Once again we have a scenario akin to the testing of the Cargo Cult Science speech rat maze. We begin with our test subject, a single target drug. We put it into our maze, the human body. We assign significance to certain outcomes such as the patient getting better, and we set a time limit for collecting data. The question remains, how much do we know about our maze?
Seattle Genetics had their first product approved by the FDA last year. ADCETRIS is indicated for the treatment of:
- Hodgkin lymphoma (HL) after failure of autologous stem cell transplant (ASCT)
- HL in patients who are not ASCT candidates after failure of at least 2 multi-agent chemotherapy regimens
- Systemic anaplastic large cell lymphoma (sALCL) after failure of at least 1 multiagent chemotherapy regimen
The indications for ADCETRIS are based on response rate. There are no data available demonstrating improvement in patient-reported outcomes or survival with ADCETRIS. There is certainly no data on the cells found throughout the tumors.

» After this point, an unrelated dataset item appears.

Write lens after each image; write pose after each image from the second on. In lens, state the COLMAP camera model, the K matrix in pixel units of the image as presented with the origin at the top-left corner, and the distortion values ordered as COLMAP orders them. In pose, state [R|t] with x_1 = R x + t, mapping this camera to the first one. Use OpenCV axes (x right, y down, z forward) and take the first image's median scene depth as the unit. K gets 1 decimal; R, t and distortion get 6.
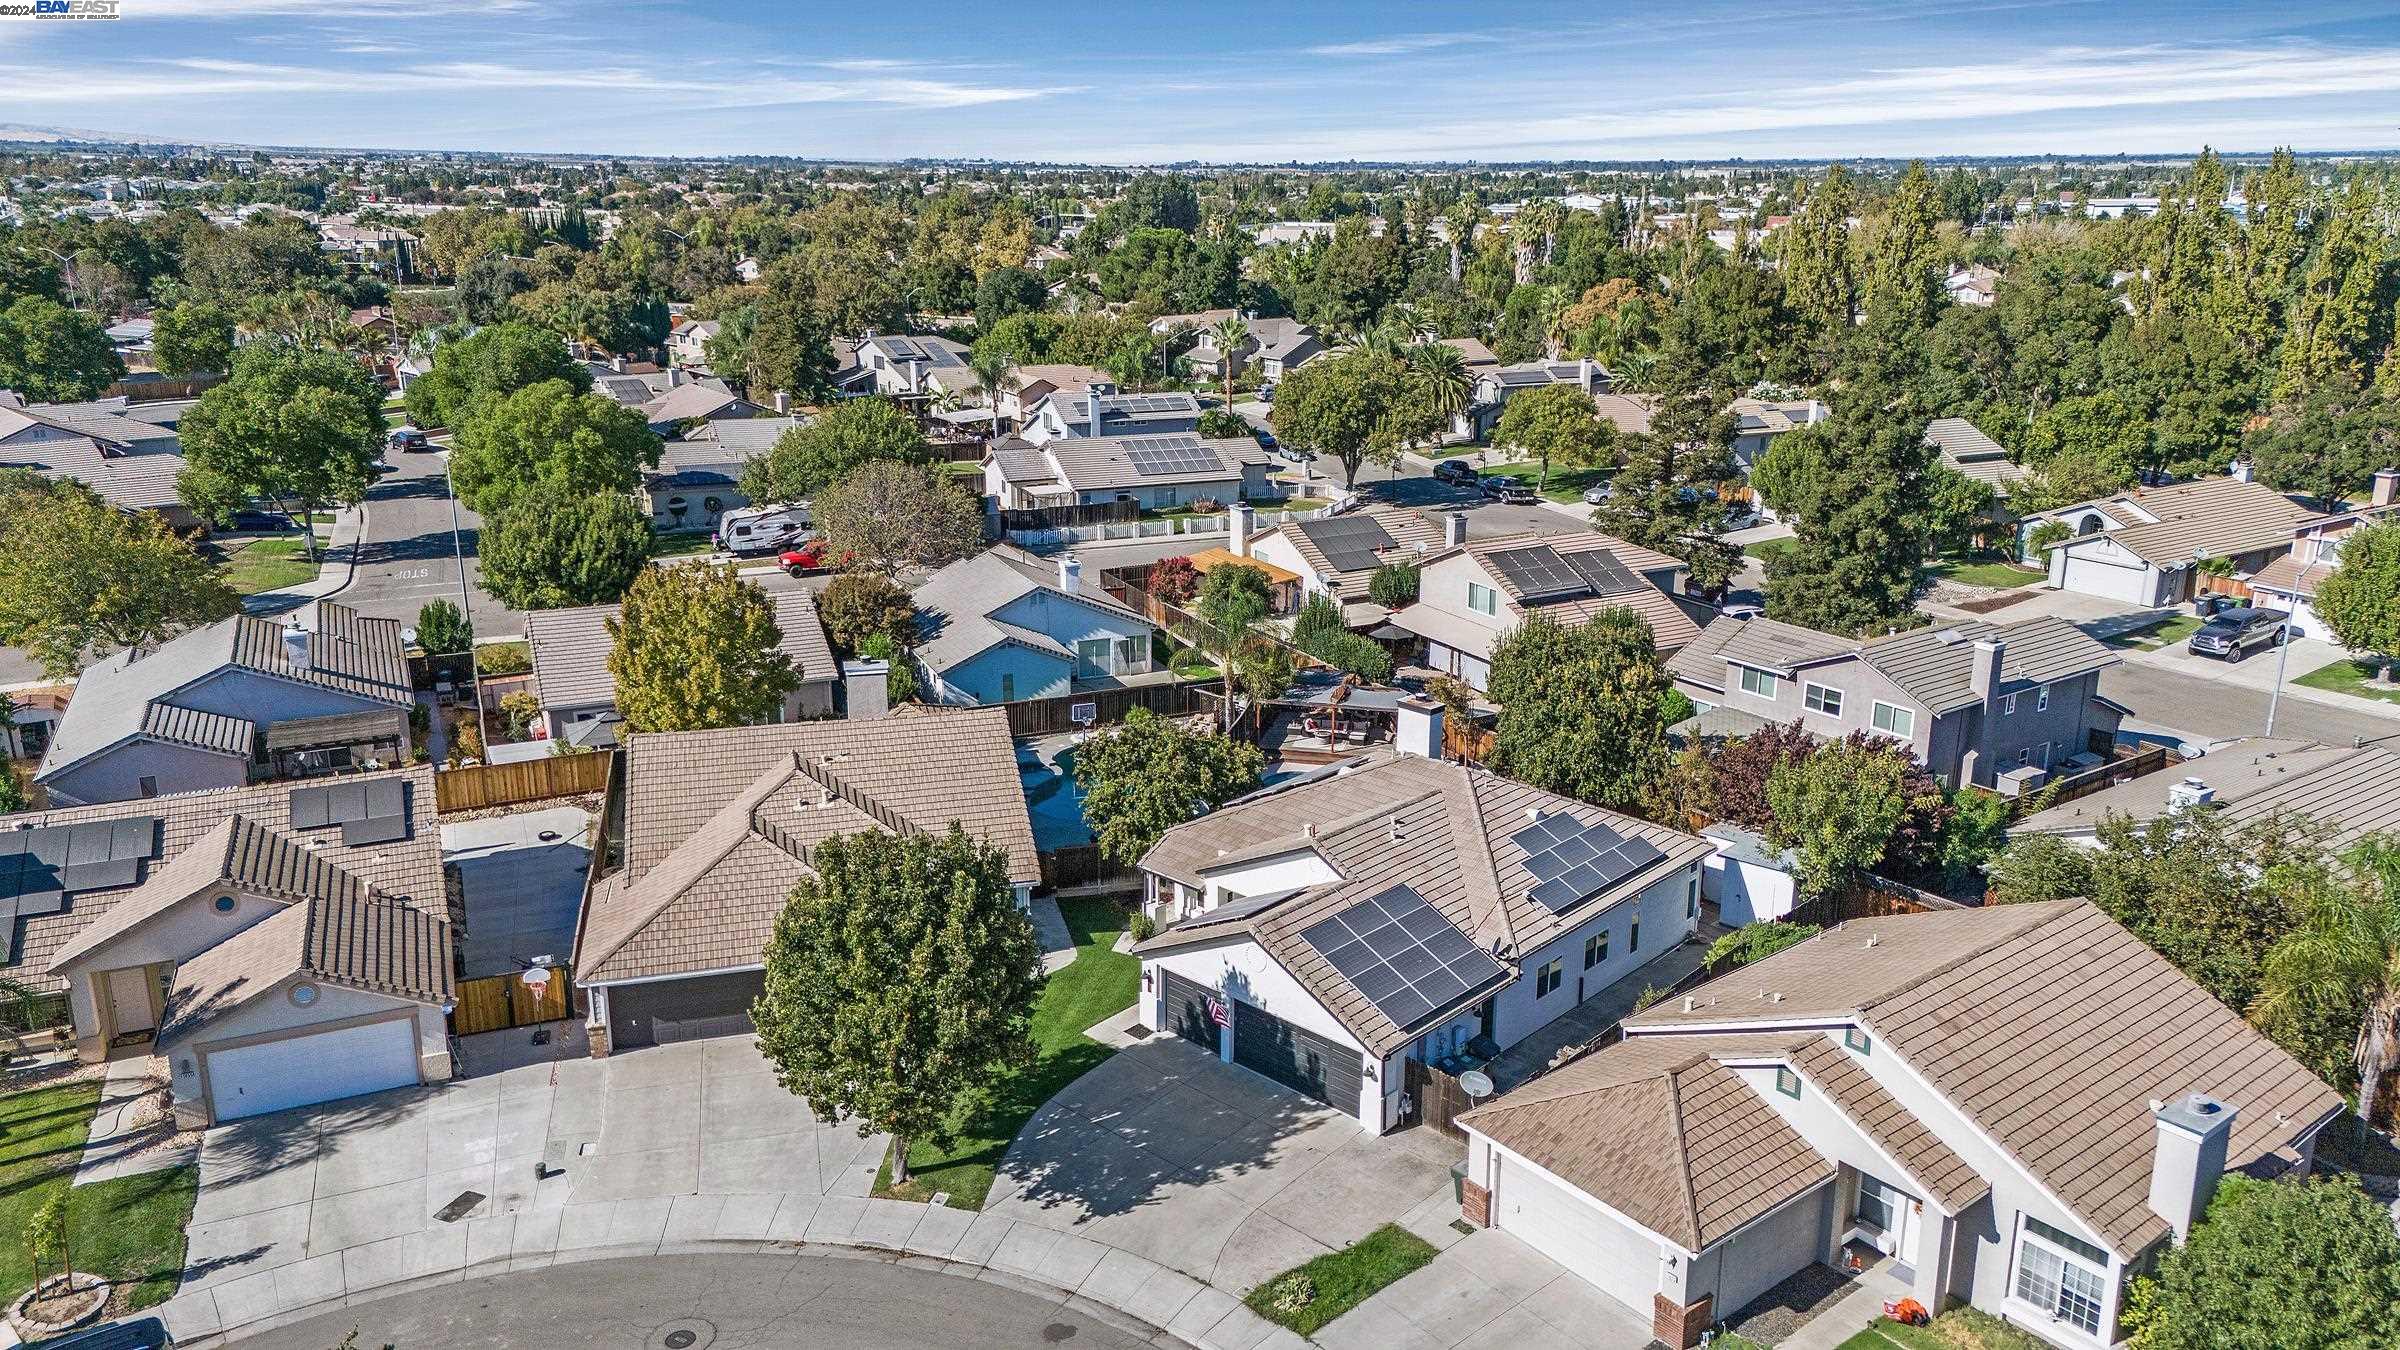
lens RADIAL K [[1732.6, 0, 1200.0], [0, 1732.6, 675.0], [0, 0, 1]] dist [0.142009, -0.103666]
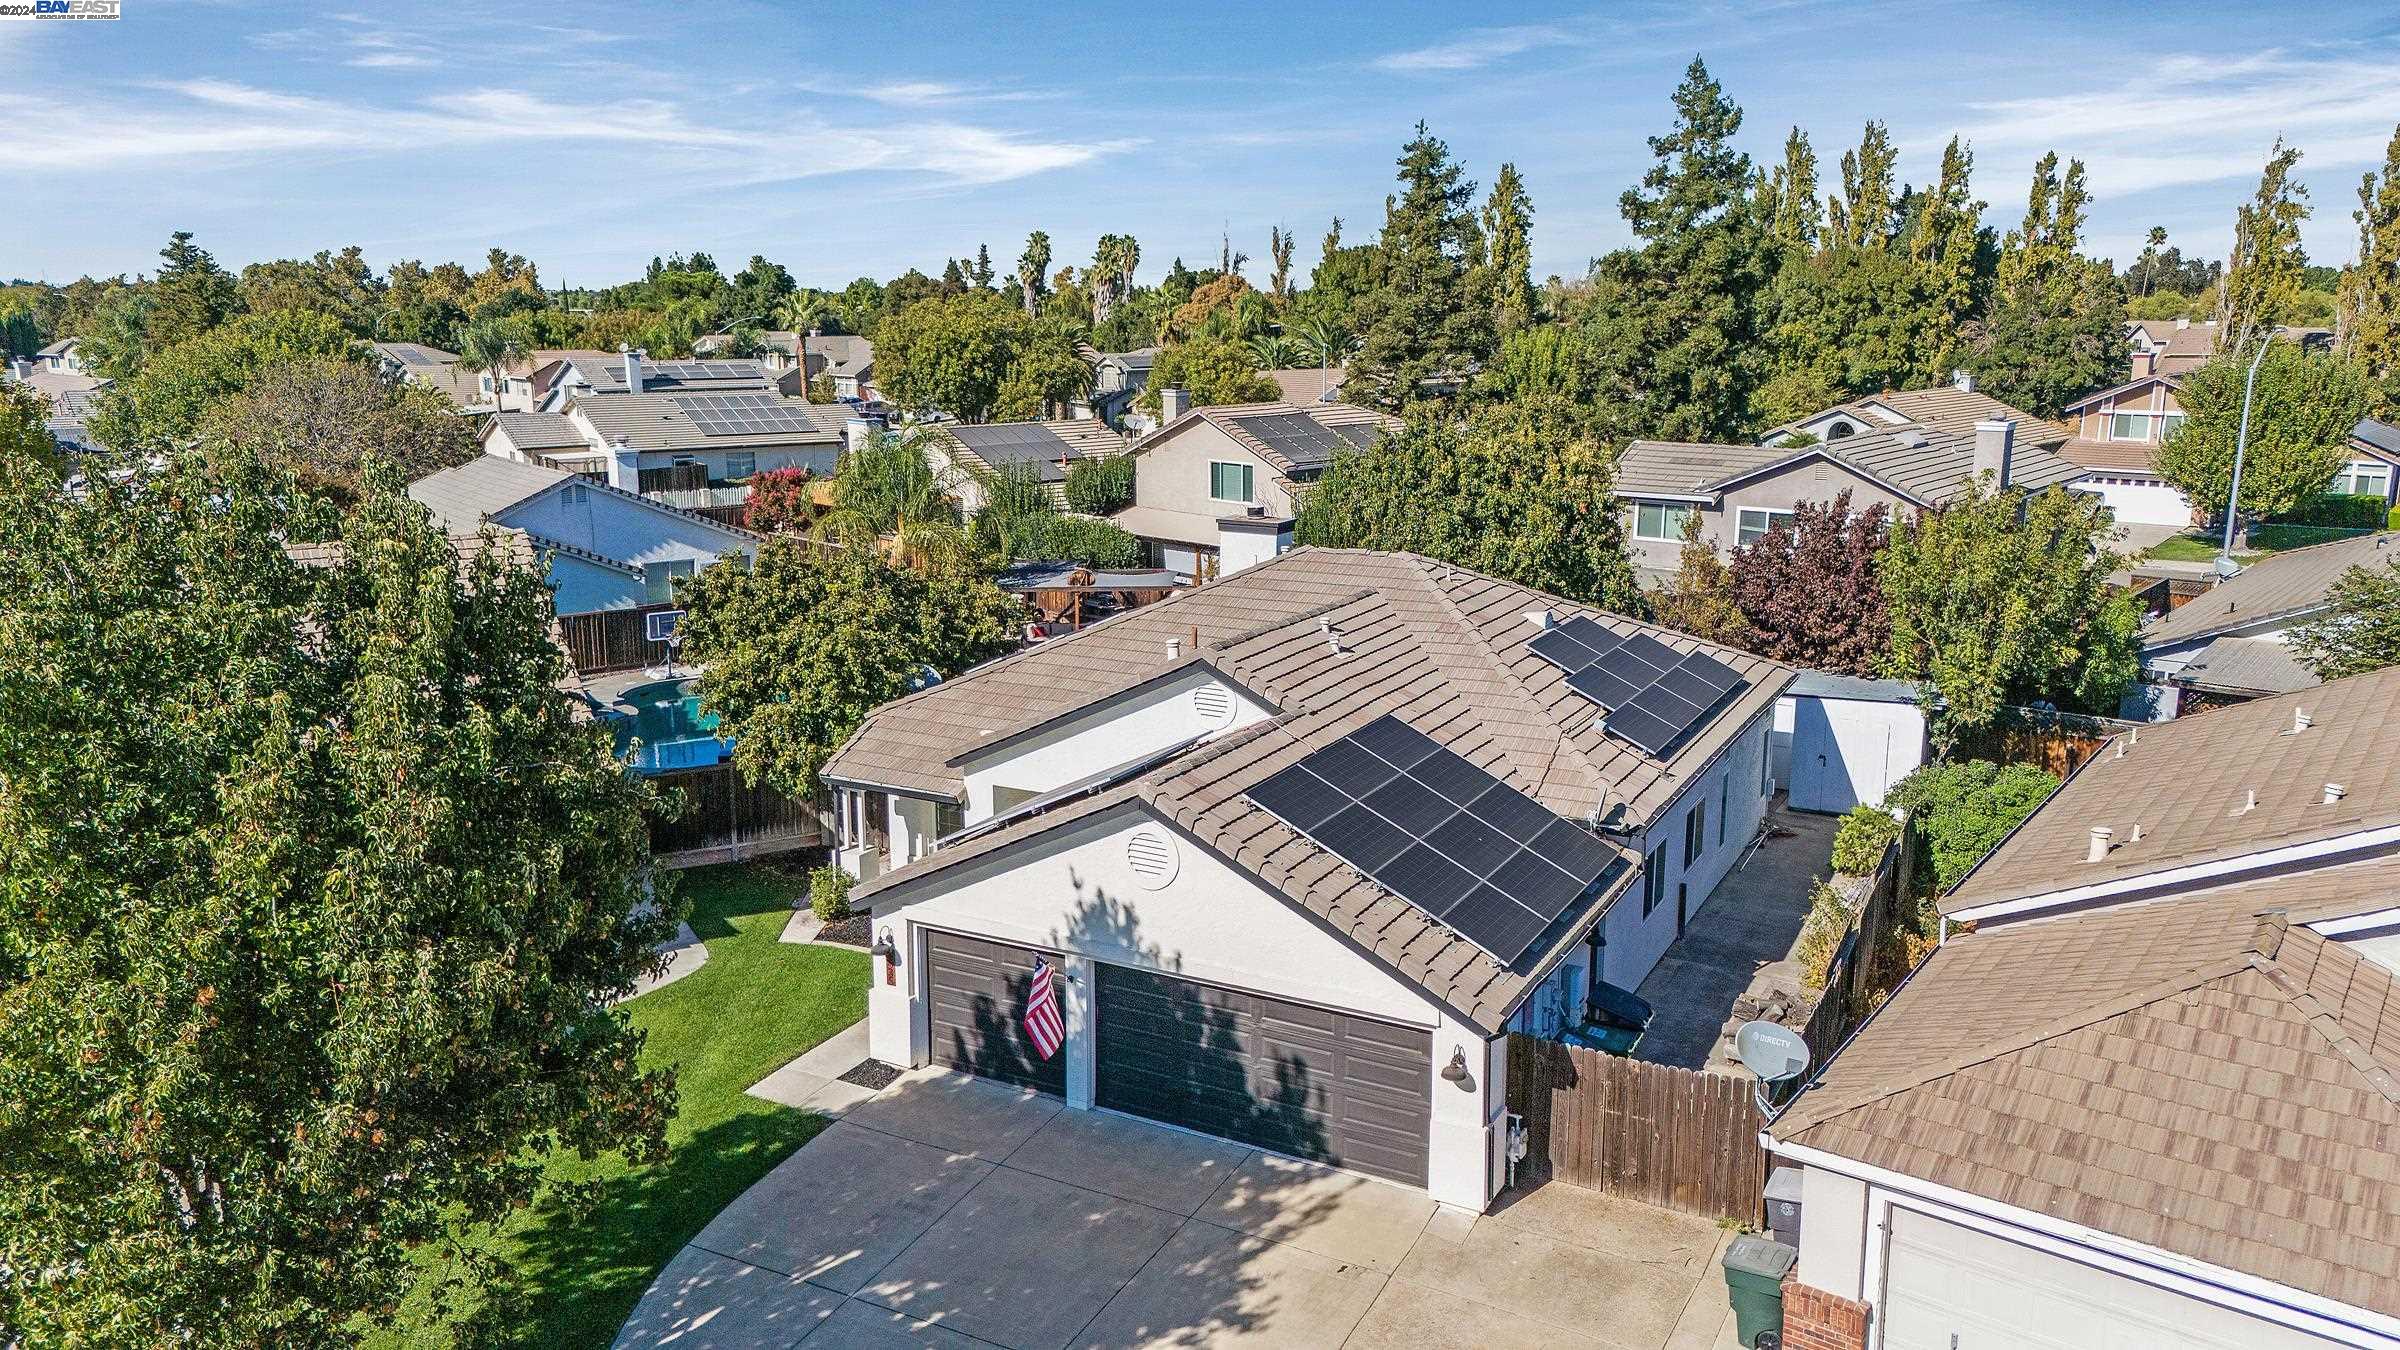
lens RADIAL K [[1732.6, 0, 1200.0], [0, 1732.6, 675.0], [0, 0, 1]] dist [0.142009, -0.103666]
pose [[0.966010, -0.056475, 0.252259, -0.058530], [0.074386, 0.995298, -0.062031, 0.125646], [-0.247570, 0.078687, 0.965669, 0.485273]]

Seattle Genetics took advantage of a pattern. CD30 is expressed in both HL and sALCL but has limited expression in healthy tissue. Bio-technicians then made an antibody against CD30 - ADCETRIS (brentuximab vedotin). The antibody binds to CD30 on the cell surface which somehow initiates internalization of the ADC-CD30 complex. Inside the cell, MMAE is released via proteolytic cleavage. Binding of released MMAE to tubulin disrupts the microtubule network, inducing apoptotic cell death.
That is a highly detailed description of how the drug works.
"CD30 is expressed in both HL and sALCL but has limited expression in healthy tissue."Is this true? Tumor samples have been shown to have different cell populations across their diameter. In this study diploid cells were found throughout the tumor. However, some of the cells tested were not diploid. These were found at only one end of the sample, fading out gradually towards the middle. Two other varieties (near-tetraploid) were found at the other end. Almost all of the diploids were normal cells, and most of those were immunocytes that had infiltrated the tumor.
What is the composition of the cancers being treated by ADCETRIS? In a 2010 clinical trial produced their official data set: 34% of patients with refractory Hodgkin Lymphoma achieved complete remission and another 40% had partial remission. Tumor reductions were achieved in 94% of patients. In ALCL, 87% of patients had tumors shrink at least 50% and 97% of patients had some tumors shrinkage. What exactly can we take away from such descriptions of cancer and how we treat it? What do we know about the Seattle Genetics mechanism of action proposal and the end results?
In the case of Seattle Genetics, we have seen cargo. A plane landed. We don't really know much about the plane or how it got here. Retraction Watch reported on such a case just this week. In this case, a method of measuring antibody-antigen binding led to faulty data which, not surprisingly, supported the outcome that was hoped for. There was a plane on our runway but upon closer inspection it was not real.
The information we now have on tumor cells and the widespread "mutations" makes us wonder about single target treatments for cancer. Our industry tells us they work, sometimes very well. We here at the CCS see that claim as a research project. Why do they work? The possible fact that they work, coupled with the possible fact that tumors are not a homogeneous group of cells, demands an explanation. All a leader has to do is set a group of scientists into the laboratory to try and reconcile this contradiction. Then set another group of people into the lab half way across the world to do the same thing. Then another group! It is an important question. Drug companies aren't simply making pills that make money. They impact our understanding of the human body and the diseases we get. They create knowledge. Is it true?